新天地での出鼻をくじかれ、サトシは肩を落とした。
「この街にジムはないんですか?」
「え?」
シンジの疑問に、パンジーがぱちくりと目を瞬かせる。
それから、あ!と手を打った。
「そうだわ!ミアレシティにもジムがあるわ!その熱い気持ち、ミアレシティのジムでぶつけてみたらどう?」
「この町にもジムがあるんですか!?」
「ええ。教えてあげるわ。こっちに来て」
空港のロビーを出てすぐそこに、街の地図が設置されていた。
パンジーがその中央を示す。
「えっと、これね。ミアレジムはプリズムタワーの中にあるのよ」
「プリズムタワーですね。ピカチュウ、最初のジムはミアレジムで決まりだ!」
「ぴかっちゅう!」
サトシとピカチュウは、この街にもジムがあることを知り、元気が回復したようだ。
2人とも拳を握り、闘志を熱く滾らせている。
「私とはここでお別れになっちゃうけど、あとは大丈夫かな?」
「何とかなりますよ!俺にはシンジがついてますし」
「・・・人任せかよ」
「ふふ。確かにシンジちゃんはしっかりしてるし、シンジちゃんがいれば安心ね。じゃあ、改めて、ようこそ!カロス地方に!」
パンジーが満面の笑みで両手を差し出す。
サトシとシンジがその手をしっかりと握り、パンジーを見据えた。
「ここまでありがとうございました、パンジーさん!」
「お世話になりました」
「こちらこそ楽しかったわ!」
「俺もです!」
しっかりと握手を交わし、どちらからともなく手を離した。
「パンジーさん、それじゃ」
「気をつけて!」
大きく手を振るパンジーに見送られ、サトシが走り出す。
それに続いて、シンジも走りだした。
プリズムタワーを目指して走る2人は、初めてみる町並みやポケモンたちに目を奪われていた。

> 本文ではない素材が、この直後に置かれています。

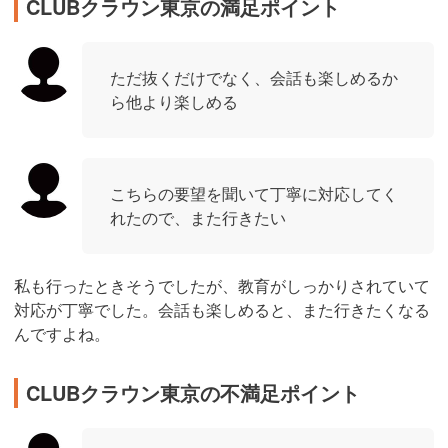
CLUBクラウン東京の満足ポイント
ただ抜くだけでなく、会話も楽しめるか
ら他より楽しめる
こちらの要望を聞いて丁寧に対応してく
れたので、また行きたい
私も行ったときそうでしたが、教育がしっかりされていて
対応が丁寧でした。会話も楽しめると、また行きたくなる
んですよね。
CLUBクラウン東京の不満足ポイント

今まで旅した地方で見かけたポケモンも多数いるが、見たことのないポケモンもいて、サトシは頬を上気させていた。
シンジも顔には出さないものの、気分は高揚していた。
「おい、あれじゃないか?」
街中を走り抜ける途中、シンジの視界に大きな白いタワーが映る。
おそらく、街の中心にそびえるそれは、パンジーの言うプリズムタワーだろう。
「きっとそうだよ。ジムはあそこだな!」
「ぴぃーか!」
タワーの大体の位置を確認し、またひた走る。
タワーの真下まで全力で走り、そこでようやく足を止めた。
近くに来たら、その大きさがよくわかる。
首をまっすぐにそらさなければ、てっぺんが見えない。